▶ _CONSEGNA_:
Prosegui l'intervista sulla campagna elettorale negli Stati Uniti a partire dall'ultima frase riportata.
---- SEZIONE DEL DOCUMENTO
Malgrado le ultime fiammate e gaffe, la campagna elettorale negli Usa è entrata in una fase di stanchezza e di reiterazione del già detto. È il commento che ii propone un attento osservatore della scena americana come Giampiero Gramaglia, giornalista, già corrispondente dagli Stati Uniti ed esperto di relazioni internazionali. In questa intervista a Start Magazine Gramaglia spiega anche perché la candidatura di Kamala Harris non ha funzionato come si sperava e perché invece quella di Trump appare impermeabile a ogni affermazione strampalata.
Come sono state queste ultime battute della campagna elettorale?
Percepisco una certa stanchezza, come se si fosse arrivati ormai a fine corsa. Difatti sia Trump che Harris tendono ultimamente a ripetersi, e questo è inevitabile. Tuttavia per Trump è più facile fare notizia perché tanto le sue dichiarazioni non hanno l’onere del riscontro con la realtà. In ogni caso la stragrande maggioranza egli americani ha ormai già deciso chi votare e parecchi l’hanno già fatto. Dunque il margine per far cambiare idea a qualcuno è ora molto limitato.
--------
---- ESTRATTI DELLE RIGHE
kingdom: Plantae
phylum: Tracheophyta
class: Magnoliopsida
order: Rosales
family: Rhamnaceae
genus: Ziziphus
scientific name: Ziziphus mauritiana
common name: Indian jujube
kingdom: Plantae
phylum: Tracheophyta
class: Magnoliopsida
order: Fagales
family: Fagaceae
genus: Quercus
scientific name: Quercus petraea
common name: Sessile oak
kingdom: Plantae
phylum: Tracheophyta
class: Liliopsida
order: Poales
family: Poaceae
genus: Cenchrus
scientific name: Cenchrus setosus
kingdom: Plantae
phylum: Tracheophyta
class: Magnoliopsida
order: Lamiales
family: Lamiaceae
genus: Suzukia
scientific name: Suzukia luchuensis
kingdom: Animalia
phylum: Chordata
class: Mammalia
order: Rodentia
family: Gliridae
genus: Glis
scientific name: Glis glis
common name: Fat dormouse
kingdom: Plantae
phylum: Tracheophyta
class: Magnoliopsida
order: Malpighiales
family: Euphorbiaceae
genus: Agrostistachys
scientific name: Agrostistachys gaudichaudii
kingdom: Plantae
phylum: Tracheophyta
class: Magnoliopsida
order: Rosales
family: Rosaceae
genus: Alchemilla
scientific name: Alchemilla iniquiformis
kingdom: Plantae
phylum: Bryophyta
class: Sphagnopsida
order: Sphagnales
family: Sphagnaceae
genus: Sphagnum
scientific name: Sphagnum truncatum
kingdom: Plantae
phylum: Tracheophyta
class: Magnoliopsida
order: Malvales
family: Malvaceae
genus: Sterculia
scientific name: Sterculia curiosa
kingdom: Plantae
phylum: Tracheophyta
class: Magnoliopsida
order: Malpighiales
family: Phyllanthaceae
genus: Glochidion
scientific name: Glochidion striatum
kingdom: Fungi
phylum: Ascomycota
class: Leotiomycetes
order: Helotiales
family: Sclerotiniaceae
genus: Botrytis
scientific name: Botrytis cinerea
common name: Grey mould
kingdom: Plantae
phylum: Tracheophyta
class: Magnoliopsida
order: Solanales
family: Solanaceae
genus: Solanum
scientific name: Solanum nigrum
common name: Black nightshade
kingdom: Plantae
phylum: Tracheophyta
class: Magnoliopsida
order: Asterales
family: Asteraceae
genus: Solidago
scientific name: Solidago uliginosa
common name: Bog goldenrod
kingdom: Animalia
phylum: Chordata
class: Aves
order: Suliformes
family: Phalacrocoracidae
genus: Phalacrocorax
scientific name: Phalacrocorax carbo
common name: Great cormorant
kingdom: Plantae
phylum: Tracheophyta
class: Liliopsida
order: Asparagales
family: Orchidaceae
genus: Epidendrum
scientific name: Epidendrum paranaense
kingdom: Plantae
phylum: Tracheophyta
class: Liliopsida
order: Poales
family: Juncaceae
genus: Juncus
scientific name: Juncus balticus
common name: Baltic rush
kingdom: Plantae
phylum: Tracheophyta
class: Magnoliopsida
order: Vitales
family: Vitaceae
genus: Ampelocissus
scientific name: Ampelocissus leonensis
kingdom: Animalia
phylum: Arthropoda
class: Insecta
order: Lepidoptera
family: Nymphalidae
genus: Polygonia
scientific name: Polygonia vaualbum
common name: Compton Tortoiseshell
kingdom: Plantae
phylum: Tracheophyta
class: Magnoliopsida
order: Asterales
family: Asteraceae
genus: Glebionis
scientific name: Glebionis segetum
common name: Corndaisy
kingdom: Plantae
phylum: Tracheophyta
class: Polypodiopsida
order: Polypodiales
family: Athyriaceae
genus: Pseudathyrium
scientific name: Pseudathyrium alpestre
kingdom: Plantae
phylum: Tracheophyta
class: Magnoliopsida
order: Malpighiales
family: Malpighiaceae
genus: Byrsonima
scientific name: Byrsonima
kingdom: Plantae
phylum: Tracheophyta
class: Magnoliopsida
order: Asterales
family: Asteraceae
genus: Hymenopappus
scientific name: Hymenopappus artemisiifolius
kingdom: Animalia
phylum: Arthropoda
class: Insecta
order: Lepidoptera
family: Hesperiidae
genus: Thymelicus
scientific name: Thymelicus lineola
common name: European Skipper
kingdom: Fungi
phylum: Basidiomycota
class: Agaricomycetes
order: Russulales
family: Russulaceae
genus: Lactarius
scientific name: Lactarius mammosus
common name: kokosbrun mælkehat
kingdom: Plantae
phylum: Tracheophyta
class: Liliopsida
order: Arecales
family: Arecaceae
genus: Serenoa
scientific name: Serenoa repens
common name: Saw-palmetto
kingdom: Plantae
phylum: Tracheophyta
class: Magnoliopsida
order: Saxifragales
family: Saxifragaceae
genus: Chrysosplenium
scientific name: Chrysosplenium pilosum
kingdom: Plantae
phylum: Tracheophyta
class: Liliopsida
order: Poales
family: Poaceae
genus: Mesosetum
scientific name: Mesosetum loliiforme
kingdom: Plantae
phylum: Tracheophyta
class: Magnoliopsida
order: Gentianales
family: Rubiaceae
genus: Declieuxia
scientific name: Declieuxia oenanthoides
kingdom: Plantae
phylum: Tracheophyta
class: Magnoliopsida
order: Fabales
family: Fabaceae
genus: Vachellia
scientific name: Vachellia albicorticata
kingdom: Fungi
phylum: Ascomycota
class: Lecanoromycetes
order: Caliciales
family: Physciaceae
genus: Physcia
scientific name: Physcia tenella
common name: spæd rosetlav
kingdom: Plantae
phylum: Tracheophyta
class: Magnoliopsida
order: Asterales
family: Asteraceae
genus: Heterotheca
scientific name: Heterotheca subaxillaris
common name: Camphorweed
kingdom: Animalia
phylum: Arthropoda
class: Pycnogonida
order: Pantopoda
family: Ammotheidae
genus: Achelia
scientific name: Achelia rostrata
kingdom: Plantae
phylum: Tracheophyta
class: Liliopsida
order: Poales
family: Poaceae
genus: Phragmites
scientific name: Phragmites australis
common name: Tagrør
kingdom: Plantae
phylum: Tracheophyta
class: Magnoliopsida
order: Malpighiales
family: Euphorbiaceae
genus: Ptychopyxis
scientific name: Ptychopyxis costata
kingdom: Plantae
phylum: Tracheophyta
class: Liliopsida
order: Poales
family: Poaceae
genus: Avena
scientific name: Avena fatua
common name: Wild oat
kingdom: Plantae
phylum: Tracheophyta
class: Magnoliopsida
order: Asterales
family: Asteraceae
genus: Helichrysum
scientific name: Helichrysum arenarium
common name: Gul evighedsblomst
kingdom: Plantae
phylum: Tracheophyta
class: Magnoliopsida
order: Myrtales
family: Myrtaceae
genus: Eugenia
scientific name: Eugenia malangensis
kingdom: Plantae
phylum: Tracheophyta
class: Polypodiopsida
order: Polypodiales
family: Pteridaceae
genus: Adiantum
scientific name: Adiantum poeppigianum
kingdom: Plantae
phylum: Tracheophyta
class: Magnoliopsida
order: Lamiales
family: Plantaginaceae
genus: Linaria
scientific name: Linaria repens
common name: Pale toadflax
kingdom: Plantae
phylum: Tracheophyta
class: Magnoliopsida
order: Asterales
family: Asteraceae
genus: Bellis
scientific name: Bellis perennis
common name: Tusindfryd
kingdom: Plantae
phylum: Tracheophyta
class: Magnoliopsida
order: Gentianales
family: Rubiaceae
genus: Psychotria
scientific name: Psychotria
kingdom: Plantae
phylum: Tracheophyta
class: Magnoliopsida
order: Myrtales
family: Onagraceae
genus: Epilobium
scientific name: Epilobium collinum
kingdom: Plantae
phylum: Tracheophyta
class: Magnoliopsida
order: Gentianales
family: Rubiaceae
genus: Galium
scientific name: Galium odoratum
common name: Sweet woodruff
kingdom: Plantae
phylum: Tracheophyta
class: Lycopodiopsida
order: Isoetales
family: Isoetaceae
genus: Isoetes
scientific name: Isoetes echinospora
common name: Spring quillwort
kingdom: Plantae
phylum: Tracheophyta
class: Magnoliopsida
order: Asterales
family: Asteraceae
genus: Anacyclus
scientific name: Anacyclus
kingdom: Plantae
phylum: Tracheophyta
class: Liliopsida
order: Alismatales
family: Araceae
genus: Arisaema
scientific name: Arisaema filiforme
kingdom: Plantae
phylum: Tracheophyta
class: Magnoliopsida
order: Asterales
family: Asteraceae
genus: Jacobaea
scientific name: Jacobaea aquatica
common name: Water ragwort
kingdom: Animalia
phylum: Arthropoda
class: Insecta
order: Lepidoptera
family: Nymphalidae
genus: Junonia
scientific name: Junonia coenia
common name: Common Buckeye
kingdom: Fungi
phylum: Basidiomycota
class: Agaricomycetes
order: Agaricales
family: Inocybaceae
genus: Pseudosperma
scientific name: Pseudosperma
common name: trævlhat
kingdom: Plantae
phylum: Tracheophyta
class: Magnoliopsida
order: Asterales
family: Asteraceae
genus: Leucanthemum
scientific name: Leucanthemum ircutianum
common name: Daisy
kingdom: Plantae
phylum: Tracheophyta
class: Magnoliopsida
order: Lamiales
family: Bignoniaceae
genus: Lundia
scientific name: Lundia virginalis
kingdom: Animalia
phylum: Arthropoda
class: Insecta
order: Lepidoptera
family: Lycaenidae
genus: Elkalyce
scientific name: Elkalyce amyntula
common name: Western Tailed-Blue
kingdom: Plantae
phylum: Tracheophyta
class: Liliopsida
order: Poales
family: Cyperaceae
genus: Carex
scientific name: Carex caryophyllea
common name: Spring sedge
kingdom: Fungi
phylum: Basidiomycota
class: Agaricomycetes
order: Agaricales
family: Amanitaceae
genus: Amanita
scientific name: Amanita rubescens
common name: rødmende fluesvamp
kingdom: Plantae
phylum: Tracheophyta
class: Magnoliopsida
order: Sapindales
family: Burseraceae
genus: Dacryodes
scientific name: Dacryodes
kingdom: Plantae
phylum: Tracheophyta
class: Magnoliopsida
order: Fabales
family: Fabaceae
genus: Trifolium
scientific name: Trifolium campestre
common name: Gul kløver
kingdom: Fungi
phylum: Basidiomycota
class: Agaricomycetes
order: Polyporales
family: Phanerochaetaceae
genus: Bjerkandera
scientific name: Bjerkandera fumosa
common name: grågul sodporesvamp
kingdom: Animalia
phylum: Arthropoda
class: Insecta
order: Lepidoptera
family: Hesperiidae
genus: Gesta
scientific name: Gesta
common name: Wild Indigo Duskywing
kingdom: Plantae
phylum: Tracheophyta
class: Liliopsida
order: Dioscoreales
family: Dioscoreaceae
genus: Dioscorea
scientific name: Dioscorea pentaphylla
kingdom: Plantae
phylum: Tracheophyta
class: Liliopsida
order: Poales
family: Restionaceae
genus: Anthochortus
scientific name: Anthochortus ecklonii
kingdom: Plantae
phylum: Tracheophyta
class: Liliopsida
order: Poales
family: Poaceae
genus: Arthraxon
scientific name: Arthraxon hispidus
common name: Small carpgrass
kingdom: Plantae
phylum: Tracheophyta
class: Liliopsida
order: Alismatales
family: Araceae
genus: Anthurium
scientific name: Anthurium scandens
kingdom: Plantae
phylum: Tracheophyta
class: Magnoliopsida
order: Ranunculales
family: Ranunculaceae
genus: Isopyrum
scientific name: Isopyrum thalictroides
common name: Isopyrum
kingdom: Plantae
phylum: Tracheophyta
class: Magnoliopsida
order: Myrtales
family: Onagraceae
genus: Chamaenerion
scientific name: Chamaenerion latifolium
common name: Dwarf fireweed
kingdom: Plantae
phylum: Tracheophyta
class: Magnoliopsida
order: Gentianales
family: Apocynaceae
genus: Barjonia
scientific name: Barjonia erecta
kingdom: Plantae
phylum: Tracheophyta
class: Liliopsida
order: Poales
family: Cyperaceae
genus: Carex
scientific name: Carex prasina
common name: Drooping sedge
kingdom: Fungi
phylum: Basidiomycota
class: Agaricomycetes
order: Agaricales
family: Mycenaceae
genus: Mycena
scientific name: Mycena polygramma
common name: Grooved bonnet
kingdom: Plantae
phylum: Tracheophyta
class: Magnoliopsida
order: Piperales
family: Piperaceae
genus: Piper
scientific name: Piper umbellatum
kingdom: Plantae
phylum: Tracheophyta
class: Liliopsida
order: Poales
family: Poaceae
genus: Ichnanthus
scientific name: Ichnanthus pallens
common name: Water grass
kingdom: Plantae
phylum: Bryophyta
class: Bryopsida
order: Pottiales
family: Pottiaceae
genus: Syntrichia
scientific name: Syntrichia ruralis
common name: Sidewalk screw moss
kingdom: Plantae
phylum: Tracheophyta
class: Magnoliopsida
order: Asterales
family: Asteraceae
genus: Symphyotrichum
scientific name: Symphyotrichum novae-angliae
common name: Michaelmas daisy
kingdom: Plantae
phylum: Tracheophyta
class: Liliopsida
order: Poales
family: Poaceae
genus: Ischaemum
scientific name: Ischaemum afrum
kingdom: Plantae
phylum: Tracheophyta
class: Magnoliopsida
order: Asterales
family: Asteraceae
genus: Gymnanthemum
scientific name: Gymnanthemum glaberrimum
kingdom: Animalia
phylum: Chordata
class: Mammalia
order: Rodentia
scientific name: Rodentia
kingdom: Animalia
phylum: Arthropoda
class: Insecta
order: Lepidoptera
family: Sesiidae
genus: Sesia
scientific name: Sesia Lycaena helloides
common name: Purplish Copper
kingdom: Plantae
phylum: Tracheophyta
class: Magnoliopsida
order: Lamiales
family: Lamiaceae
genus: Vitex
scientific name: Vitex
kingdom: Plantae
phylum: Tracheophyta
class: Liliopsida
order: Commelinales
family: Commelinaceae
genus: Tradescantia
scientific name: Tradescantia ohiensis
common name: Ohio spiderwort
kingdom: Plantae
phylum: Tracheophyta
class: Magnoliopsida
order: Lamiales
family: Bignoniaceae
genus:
--------
▶ _ESERCIZIO SVOLTO_:
Sarà un testa a testa serratissimo.
Sì, infatti sarebbe arduo azzardare pronostici. Ma la mia percezione è che l’attuale sentiment, e in parte anche l’atteggiamento dei media, siano a favore di Trump. Conta molto una certa rassegnazione da parte democratica sulla candidatura di Kamala, che non ha sfondato come si sperava. I sondaggi certamente indicano che il voto per la vicepresidente sarà maggioritario a livello nazionale, ma il sistema elettorale Usa è tale che il voto nei famosi Stati chiave, che sarà determinante, potrebbe giocare a suo sfavore.
Cosa non ha funzionato nella candidatura di Harris?
Lei risente di un forte handicap che è quello di essere stata parte per quasi quattro anni di un’amministrazione che per molti motivi non sempre validi non è piaciuta. La Casa Bianca di Biden non ha ottenuto grandi risultati se non negli ultimi mesi. È inoltre una presidenza che sul piano internazionale non ha molto rafforzato il prestigio dell’America, basti pensare alla disastrosa ritirata dall’Afghanistan del 2021. Biden non ha saputo poi impedire la guerra in Ucraina, che era evitabile, e non ha saputo incidere in quella in Medio Oriente. Ma non è questo il fattore che penalizza di più Harris.
E qual è?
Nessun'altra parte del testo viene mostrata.